84th Magnetic Materials Center Seminar
August 20, 2008, 9:00-
7th floor small seminar room, Sengen
Microstructure and Mechanical properties of Al-Zr nanocomposite produced by mechanical alloying and spark plasma sintering
B. S. Rao
High strength Al-base alloys has become a great deal of interest
because of their good strength to weight ratio and good corrosion
resistance. Al-Zr alloys were studied to realize a high-strength with
good plasticity values. At first nanocrystalline Al was produced with
different zirconium content (2.2, 3, 4 and 4.7 at.%) through mechanical
alloying and subsequently sintered with spark plasma sintering technique.
Mechanical properties of these materials were tested in compression mode
at room temperature. A compressive strength value of 1GPa with a
plasticity of 10% was obtained. Detailed microstructure
characterization has been done with the help of scanning electron
microscopy as well as electron microscopy.
The microstructure consists of nanocrystalline Al with a grain size
of 50 to 100nm with Al3Zr (L12) phase having a size of 50 to 70nm
distributed along the grain boundaries and coarse grain Al-phase at the
particle boundaries was formed. The high strength of the current alloy
was due to nano-grain structure and reasonably good plasticity was due
to the presence of coarse grain Al-phase.

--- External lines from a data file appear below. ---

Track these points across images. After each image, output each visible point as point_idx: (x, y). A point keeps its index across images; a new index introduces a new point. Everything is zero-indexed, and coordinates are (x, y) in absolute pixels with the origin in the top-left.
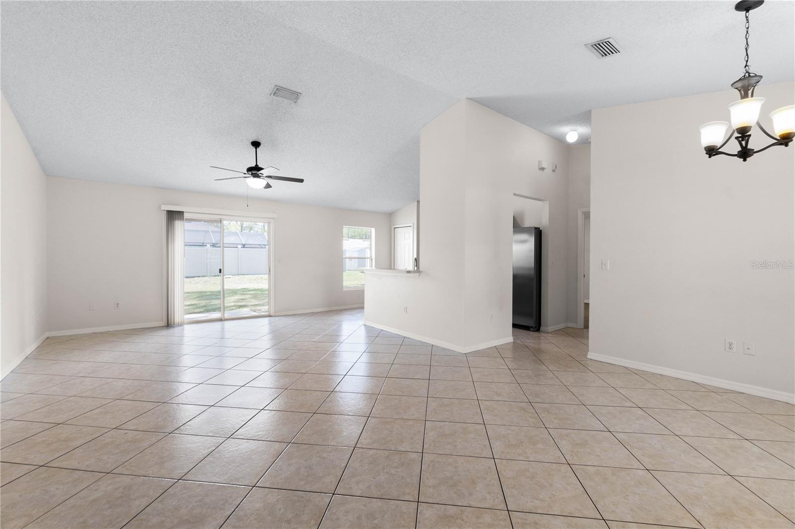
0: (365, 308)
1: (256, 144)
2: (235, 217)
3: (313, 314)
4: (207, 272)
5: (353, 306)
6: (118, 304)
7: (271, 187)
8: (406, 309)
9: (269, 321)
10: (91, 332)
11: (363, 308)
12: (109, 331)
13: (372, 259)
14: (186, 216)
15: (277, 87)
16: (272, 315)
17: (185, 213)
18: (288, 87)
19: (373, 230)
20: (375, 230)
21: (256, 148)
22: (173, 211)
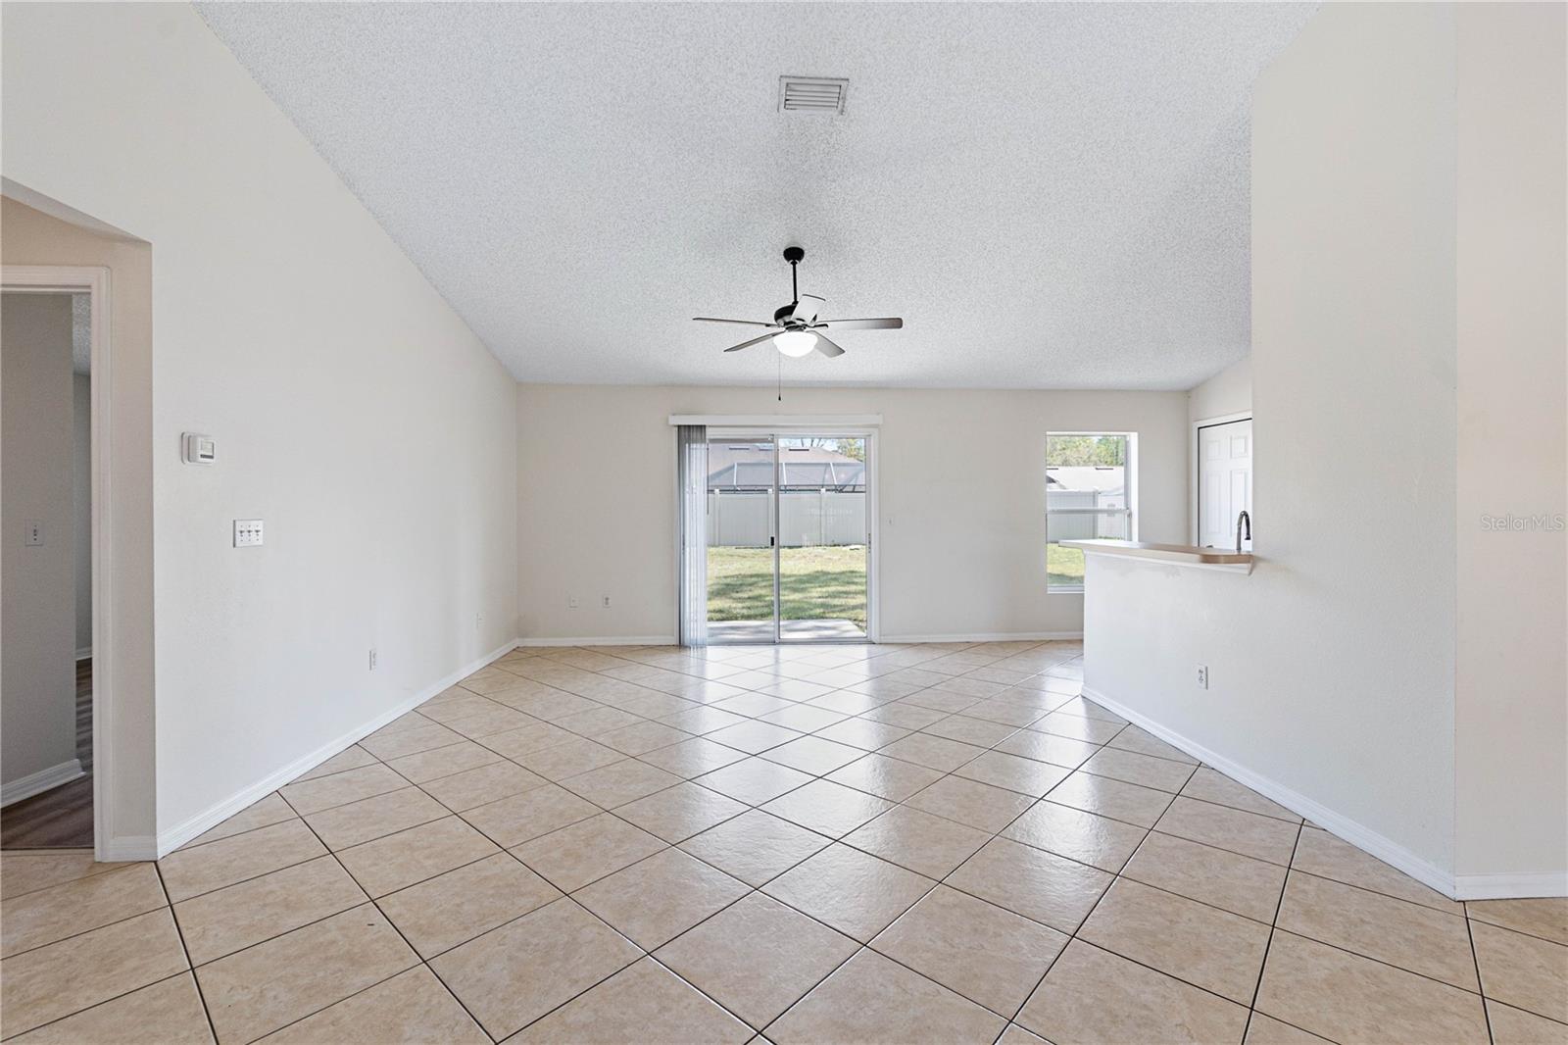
0: (1085, 642)
1: (794, 254)
2: (800, 429)
3: (970, 645)
4: (821, 539)
5: (1054, 636)
6: (607, 599)
7: (844, 352)
8: (1204, 676)
9: (869, 652)
10: (571, 644)
11: (1082, 641)
12: (595, 646)
13: (1130, 515)
14: (710, 433)
15: (785, 81)
16: (874, 641)
17: (708, 430)
18: (812, 72)
19: (1133, 438)
20: (1139, 436)
21: (794, 264)
22: (689, 426)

Local structure analysis of amorphous by nano-beam diffraction
T. Ohkubo
In order to analyze amorphous structure, X-ray and neutron diffraction
techniques are commonly used. However both techniques can get only
averaged information. Therefore, if the scale is nano-meter size,
it is impossible to analyze by such methods. In functional devices,
nano-scale amorphous structure often appears. When we need to analyze
such nano-region, nano-beam diffraction analysis is very useful.
In this talk, I will explain what the bases are, what the procedure is,
what the limit is, what the demerits and merits are.
Microstructure characterization of HDDR processed Nd-Fe-B powders with different DR time
H. Sepehri Amin
The controlled hydrogenation decomposition desorption recombination
(HDDR) is a well known method to produce anisotropic Nd-Fe-B magnet powders.
It is proved that the different parameters of HDDR procedure affect inducement
of anisotropy and increasing of magnetic properties of these powders. Change of
specific properties of these magnets can be determined by their microstructure.
In tomorrow seminar, the reason of coercivity increscent of Nd-Fe-B HDDR powders
with different desorption recombination time using microstructure characterization
will be presented.